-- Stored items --

|---|

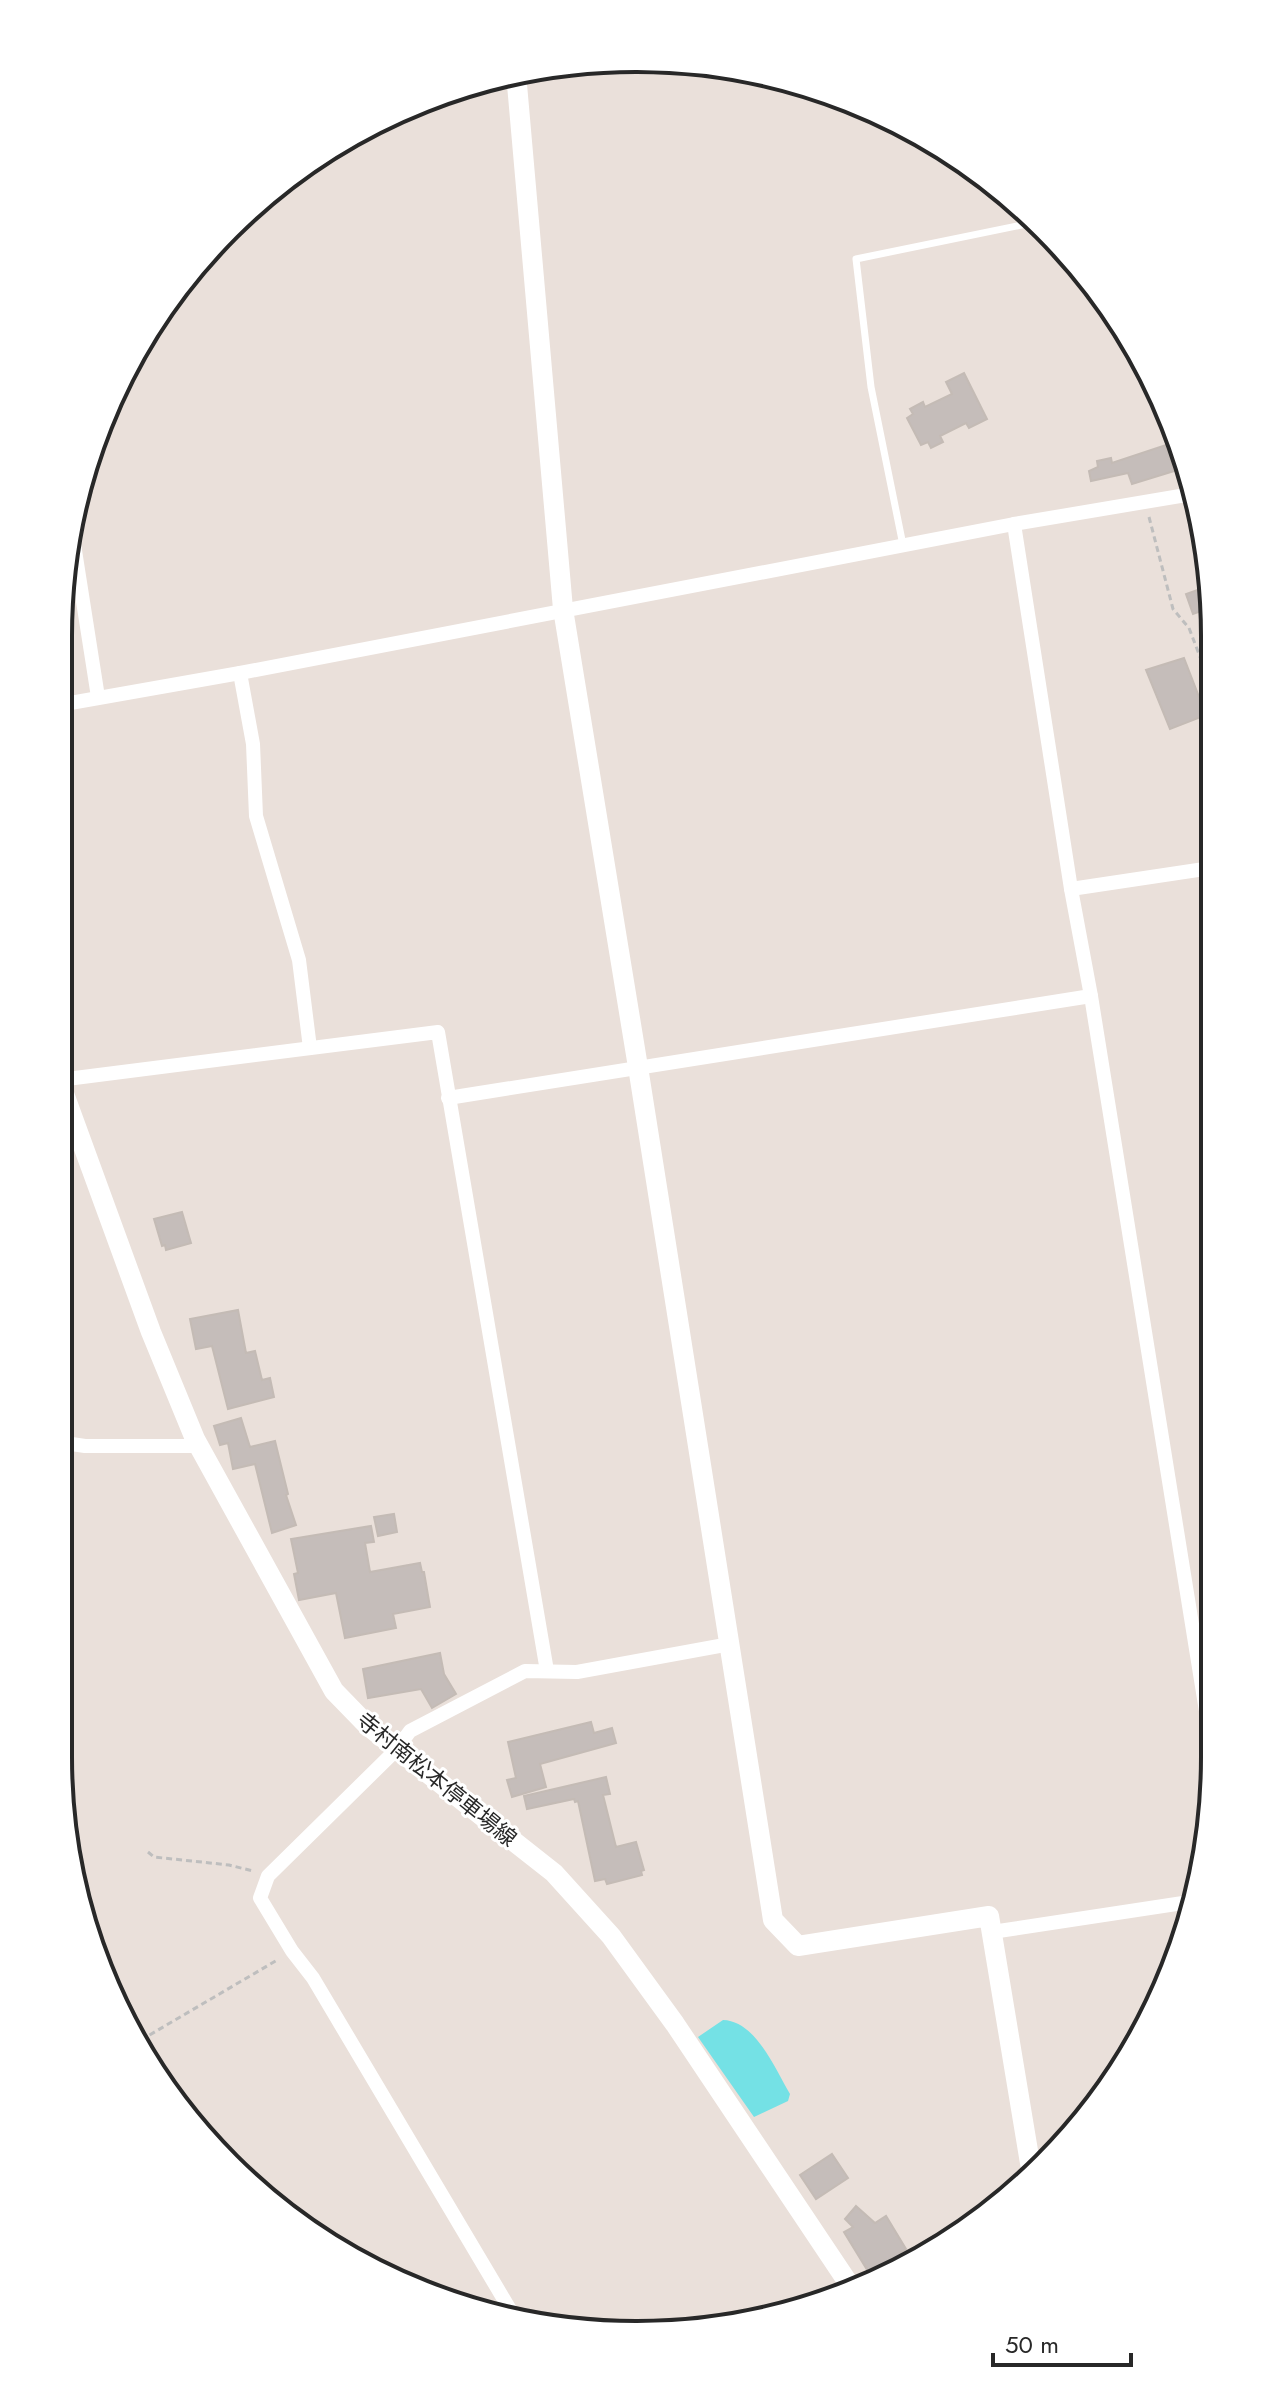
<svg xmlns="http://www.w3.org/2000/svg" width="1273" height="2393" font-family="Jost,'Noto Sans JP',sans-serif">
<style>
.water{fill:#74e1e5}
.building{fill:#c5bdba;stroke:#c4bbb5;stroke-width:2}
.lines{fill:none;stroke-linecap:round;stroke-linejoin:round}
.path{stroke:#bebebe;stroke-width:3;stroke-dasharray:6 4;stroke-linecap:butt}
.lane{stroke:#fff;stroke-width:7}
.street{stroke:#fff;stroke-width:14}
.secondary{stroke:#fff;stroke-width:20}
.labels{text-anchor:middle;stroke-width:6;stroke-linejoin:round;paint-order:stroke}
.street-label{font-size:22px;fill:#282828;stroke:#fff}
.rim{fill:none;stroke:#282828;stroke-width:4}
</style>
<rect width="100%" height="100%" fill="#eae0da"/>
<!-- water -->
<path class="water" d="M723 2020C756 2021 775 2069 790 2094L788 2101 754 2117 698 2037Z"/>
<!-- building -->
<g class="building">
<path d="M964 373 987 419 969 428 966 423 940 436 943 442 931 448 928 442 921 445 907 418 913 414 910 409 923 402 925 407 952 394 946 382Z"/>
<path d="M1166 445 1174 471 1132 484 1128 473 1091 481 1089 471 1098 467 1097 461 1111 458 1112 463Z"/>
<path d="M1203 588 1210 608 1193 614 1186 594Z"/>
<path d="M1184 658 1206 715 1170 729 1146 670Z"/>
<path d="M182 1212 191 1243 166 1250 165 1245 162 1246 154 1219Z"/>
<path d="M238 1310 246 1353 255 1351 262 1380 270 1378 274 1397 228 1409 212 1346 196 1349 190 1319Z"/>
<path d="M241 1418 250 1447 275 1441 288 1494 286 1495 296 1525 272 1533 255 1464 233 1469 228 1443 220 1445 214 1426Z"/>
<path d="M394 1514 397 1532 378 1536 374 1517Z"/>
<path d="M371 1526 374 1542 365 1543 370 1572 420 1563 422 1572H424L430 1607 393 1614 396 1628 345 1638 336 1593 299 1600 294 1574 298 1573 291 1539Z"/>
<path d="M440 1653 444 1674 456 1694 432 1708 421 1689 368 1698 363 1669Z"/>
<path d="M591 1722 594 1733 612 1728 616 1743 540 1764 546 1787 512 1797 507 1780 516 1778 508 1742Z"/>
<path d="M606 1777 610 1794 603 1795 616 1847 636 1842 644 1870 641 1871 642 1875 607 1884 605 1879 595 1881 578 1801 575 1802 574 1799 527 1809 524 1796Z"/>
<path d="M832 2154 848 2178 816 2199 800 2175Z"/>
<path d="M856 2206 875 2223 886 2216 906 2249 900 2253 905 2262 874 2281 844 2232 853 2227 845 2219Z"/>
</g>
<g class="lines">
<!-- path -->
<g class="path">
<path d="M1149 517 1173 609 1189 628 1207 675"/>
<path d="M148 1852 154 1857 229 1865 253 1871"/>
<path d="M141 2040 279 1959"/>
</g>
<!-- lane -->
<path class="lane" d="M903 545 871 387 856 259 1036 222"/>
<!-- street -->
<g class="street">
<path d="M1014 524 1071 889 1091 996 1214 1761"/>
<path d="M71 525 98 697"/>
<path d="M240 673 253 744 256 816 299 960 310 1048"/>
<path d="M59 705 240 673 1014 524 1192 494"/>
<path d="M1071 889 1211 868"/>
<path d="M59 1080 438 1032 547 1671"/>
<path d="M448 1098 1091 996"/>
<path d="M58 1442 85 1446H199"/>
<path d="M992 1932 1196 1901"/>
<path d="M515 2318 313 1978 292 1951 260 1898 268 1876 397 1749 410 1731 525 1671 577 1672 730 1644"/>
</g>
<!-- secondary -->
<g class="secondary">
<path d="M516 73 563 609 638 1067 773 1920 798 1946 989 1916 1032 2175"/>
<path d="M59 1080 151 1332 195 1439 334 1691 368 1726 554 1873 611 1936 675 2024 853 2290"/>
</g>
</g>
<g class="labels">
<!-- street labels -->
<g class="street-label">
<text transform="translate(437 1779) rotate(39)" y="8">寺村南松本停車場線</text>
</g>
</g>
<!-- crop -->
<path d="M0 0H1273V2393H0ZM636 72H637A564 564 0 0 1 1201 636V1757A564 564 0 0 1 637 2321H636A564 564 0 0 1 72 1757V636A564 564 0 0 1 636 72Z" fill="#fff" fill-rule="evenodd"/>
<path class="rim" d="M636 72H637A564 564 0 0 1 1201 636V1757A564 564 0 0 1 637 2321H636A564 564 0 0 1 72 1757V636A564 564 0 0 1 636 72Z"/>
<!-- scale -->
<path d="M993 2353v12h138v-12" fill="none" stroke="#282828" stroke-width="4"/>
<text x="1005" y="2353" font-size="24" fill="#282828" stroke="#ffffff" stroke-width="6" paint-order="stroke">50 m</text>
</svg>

|---|

-- Action item --
Pull each line containing the word "linecap" out of the data above.

-- Answer space --
.lines{fill:none;stroke-linecap:round;stroke-linejoin:round}
.path{stroke:#bebebe;stroke-width:3;stroke-dasharray:6 4;stroke-linecap:butt}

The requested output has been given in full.